Sebastian Bach Is Happy To Talk About Axl Rose

Jun 23rd, 2008 // 4 Comments

AP071015044739.jpgIs Sebastian Bach the only person who can say he’s bros with Axl, or is he just the only one who goes to the press to describe how tight the two of them are? Rolling Stone called up the reclusive rock star’s former competitor and current compatriot in hopes of getting some juicy quotes about the recently leaked Chinese Democracy tracks. As Bach’s Angel Down, despite some guests shrieks from Axl, has failed to make the youth go wild, Bach didn’t hesitate to share some admittedly hilarious anecdotes, as well as cast doubt on any hopes that Axl would allow his life to be spotlight alongside those of Scott Baio and Flavor Flav on Celebreality. (“Sebastian, you don’t understand. I will pay VH1 $2 million to leave me the fuck alone!”)

When we were first hanging out in 2006, we were just standing around a bunch of people. I go, ‘Axl, do you think you might get the record out? It would be a great time, now that we’re on tour and everything.’ He goes, ‘Oh. Great! Everybody! Sebastian has a great idea here, man. Guess what? Sebastian, should I put out a record? Maybe it would be a good idea for me to put out a fucking record! Hey everybody, listen to this! I never thought of that! That never came to me! Oh, great idea dude.’ I felt like Fred Flintstone in Mr. Slate’s office.

“Another thing that I don’t know you’ll ever see is a Axl Rose reality show. When I see that shit, I laugh. Here’s the only other time that he got made at me. I had just finished shooting Supergroup for VH1. It was on TV in America while we were gallivanting across Europe. We had a beautiful dinner at some incredible Italian restaurant. We are sitting there and I go, ‘Dude, I just shot this reality show for VH1 and they paid me this amount of money, man. It was fucking easy. It was only like two weeks. It was hilarious. Axl, if they paid me this amount of money, they’d pay you like a million bucks for 10 days of some shit.’ He’s looking at me with this look on his face and he’s all quiet and he goes, ‘Sebastian, you don’t understand.’ I go, ‘What?’ He goes, ‘I will pay VH1 $2 million to leave me the fuck alone!’ I would bet my life you won’t be seeing the Axl Rose reality TV show.

Oh come on, Axl. What about a travel documentary where the two of you get to visit famous meditative hideaways and commune with ancient spirits? Judging from these quotes and your collaborations. Sebastian’s just the right kind of straight man toady to bring out your playful side.

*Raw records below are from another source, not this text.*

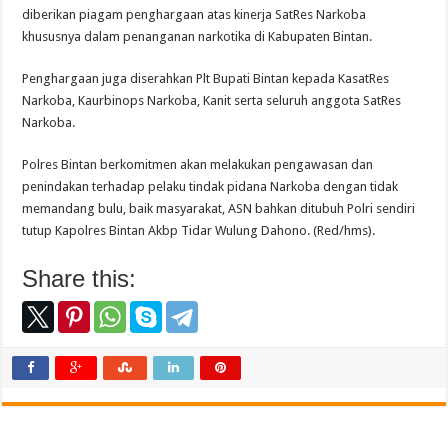
diberikan piagam penghargaan atas kinerja SatRes Narkoba
khususnya dalam penanganan narkotika di Kabupaten Bintan.
Penghargaan juga diserahkan Plt Bupati Bintan kepada KasatRes
Narkoba, Kaurbinops Narkoba, Kanit serta seluruh anggota SatRes
Narkoba.
Polres Bintan berkomitmen akan melakukan pengawasan dan
penindakan terhadap pelaku tindak pidana Narkoba dengan tidak
memandang bulu, baik masyarakat, ASN bahkan ditubuh Polri sendiri
tutup Kapolres Bintan Akbp Tidar Wulung Dahono. (Red/hms).
Share this:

Axl Rose’s “Chinese Democracy” Tirade: Sebastian Bach Tells All [Rolling Stone]
Axl Rose + Sebastian Bach Duo Inland Invasion [YouTube]


  1. Chris N.

    Anyone who can casually name-drop Fred Flintstone’s boss can’t be all bad.

  2. unperson

    I’ve interviewed Sebastian Bach; he’s hilarious. And Angel Down may not have sold well, but it’s a really solid hard rock album.

  3. King of Pants

    +1 for the Noveselic reference.

  4. Christy

    I love “Angel Down”. I think it totally rocks!! But anything Sebastian does ROCKS!!!